The Achilles heel of digital cameras is that they need power?lots of it. But what do you do when you're in the middle of nowhere and you want to keep shooting?
I'm going to start out by saying that you should always have an extra battery on hand. Digital cameras are power-hungry beasts that behave only as long as you feed their insatiable appetite for electricity. Once the juice runs out, they're about as useful as the box they came in.
When you're traveling, be sure to take your charger and extra battery with you. Each night, put the battery you've been using all day in the charger and put the spare in the camera. Then, when you take off the next morning, pull the freshly charged battery out of the charger and put it in your camera bag. Continue this rotation throughout the trip.
If you have a particularly demanding shooting day, that extra battery will be as welcome as the Calvary when the first one fails. Just remember to charge both once you return to the room.

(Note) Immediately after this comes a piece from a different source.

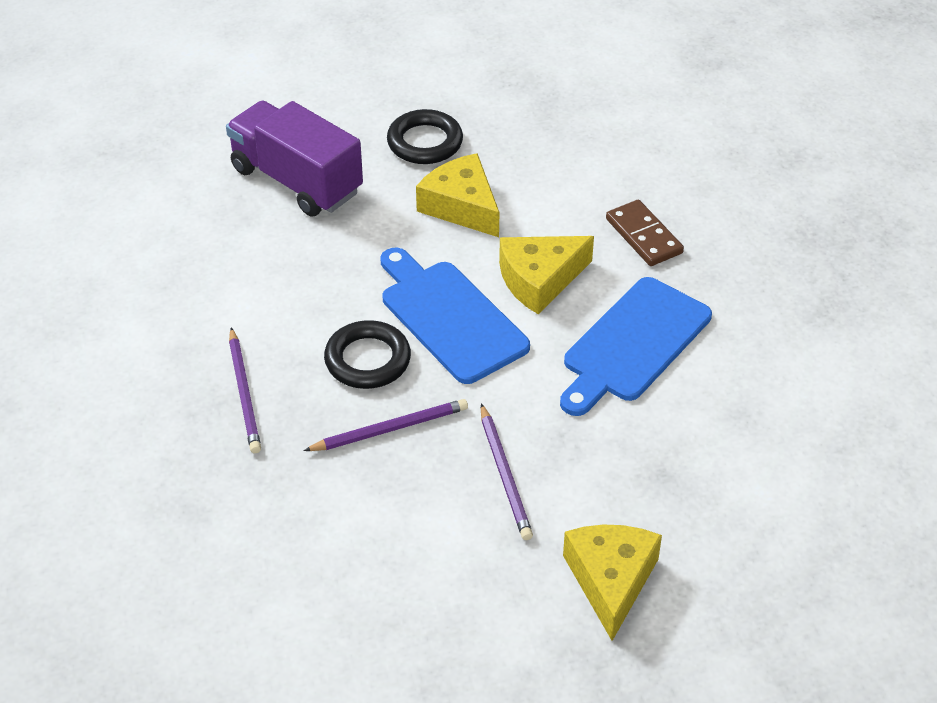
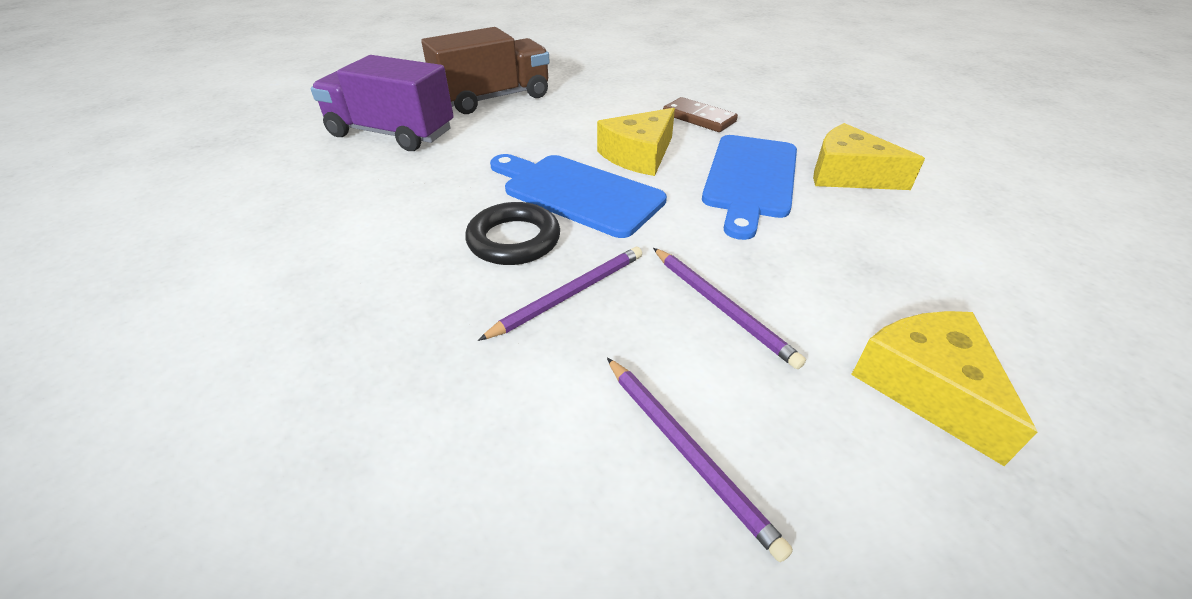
camera: 20 degrees left, 5 degrees down
(244, 393) = (383, 299): purple pencil -> purple pencil (686, 450)
(425, 142) = (493, 98): black ring -> brown truck
(461, 206) = (544, 125): yellow cheese -> yellow cheese (848, 174)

The previous routine should work great for 90% of your travels. But what do you do on extended road trips and hikes in the backcountry, when an electrical outlet isn't right there beside your bed at night? You could take enough extra batteries to last the entire trip. If you figure one cell a day, you're probably safe, with a little discipline. My problem is that I always want to review my images at night, and that uses battery power. So I find that the one-cell-a-day regimen is a little stringent for my diet. Not to mention that most rechargeable Lithium batteries cost US$50 or more each.
Car travelers have a great alternative. Almost every camera manufacturer makes a cigarette-lighter attachment for their chargers, as shown in Figure 1-15. Your charge-and-use routine is a little different when using these tools. Instead of recharging at night, while you sleep, you charge up during the day, while you're driving. The trick to car chargers is to use them while the engine is running; otherwise, you'll drain your car battery. Running out of juice for your camera is one thing, but a dead car battery is a whole new level of distress.

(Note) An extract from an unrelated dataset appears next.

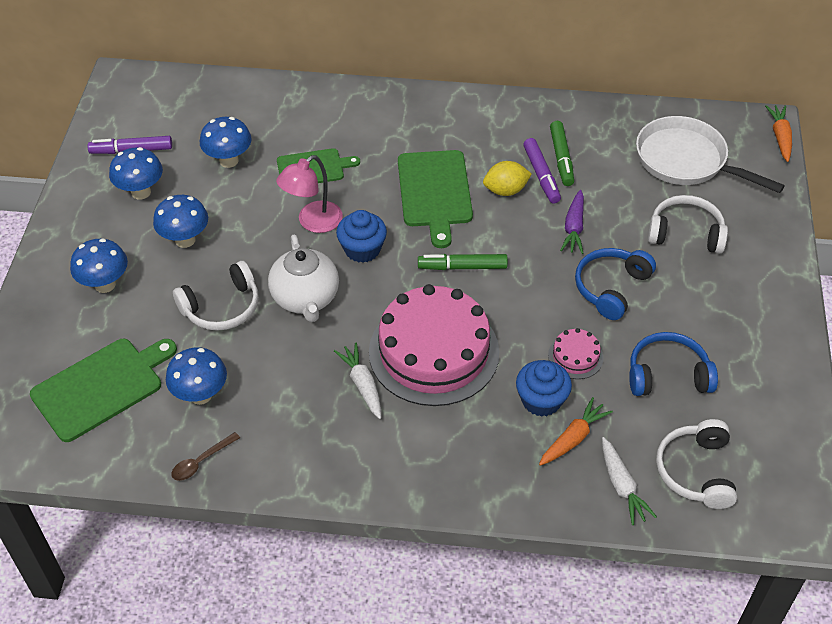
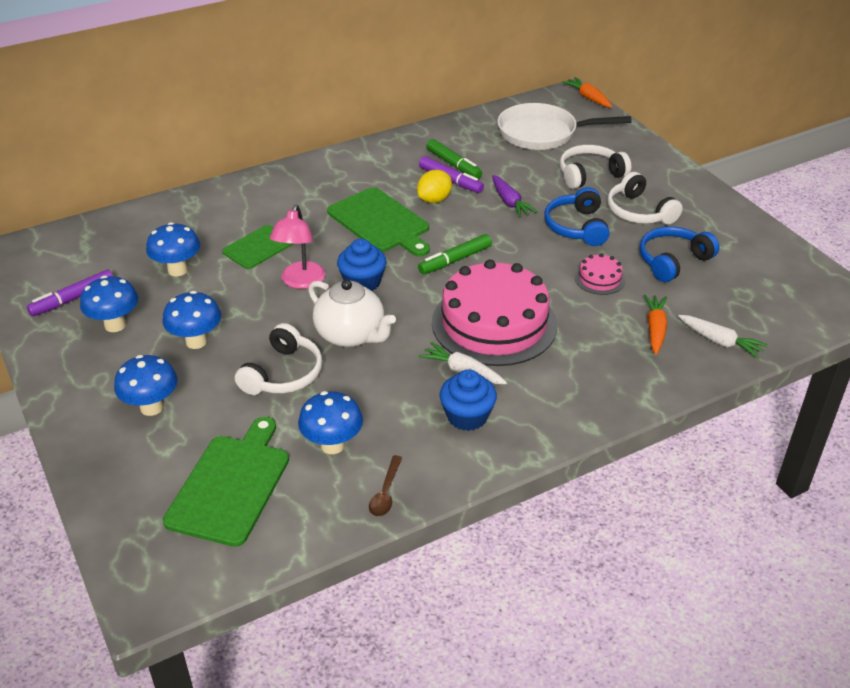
camera: 35 degrees left, 10 degrees down
(541, 400) = (607, 317): blue cupcake -> blue cupcake (467, 416)
(696, 471) = (755, 308): white headphones -> white headphones (639, 212)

Once you get your routine down, you can span the entire country with just two camera batteries and your car charger. If, for some reason, your camera doesn't have an optional car-charger accessory, all is not lost. Every electronics store carries DC to AC inverters that will also do the trick. You plug the inverter into your cigarette-lighter socket and plug your regular battery charger into the inverter. Yes, this system is a tad more bulky than the dedicated car charger, but it works just as well.
If you plan on spending some extended quality time with Mother Nature, you'll discover that it's much easier to recharge your mind, body, and soul than it is to recharge your digicam. This is the most challenging scenario.
Solar cells have become more efficient and definitely more portable in recent years. One impressive example, the Brunton Solarroll 14, rolls up to a 12" 3" cylinder for easy travel. It weights only 17 ounces but produces 14 watts of power. When it's time to charge your camera battery, just roll out the mat, attach your battery charger to the solar cell, and put Mother Nature to work for you. Solar power might be free, but the Solarroll isn't cheap. It costs about US$399.
Certainly, there are cheaper alternatives that you can construct yourself. Solar World (http://www.solarworld.com) is a great resource for build-your-own solar projects. They carry a variety of modules that you can custom-configure for your needs. Just make sure you have enough cells to recharge your camera battery in a six-hour period. Otherwise, you might not be able to keep up with your camera's appetite for power.
For every power challenge you might encounter on the road, there's a solution. The key to success is planning ahead and gathering the right equipment so that you and your camera can stay charged and shooting for the duration of the trip.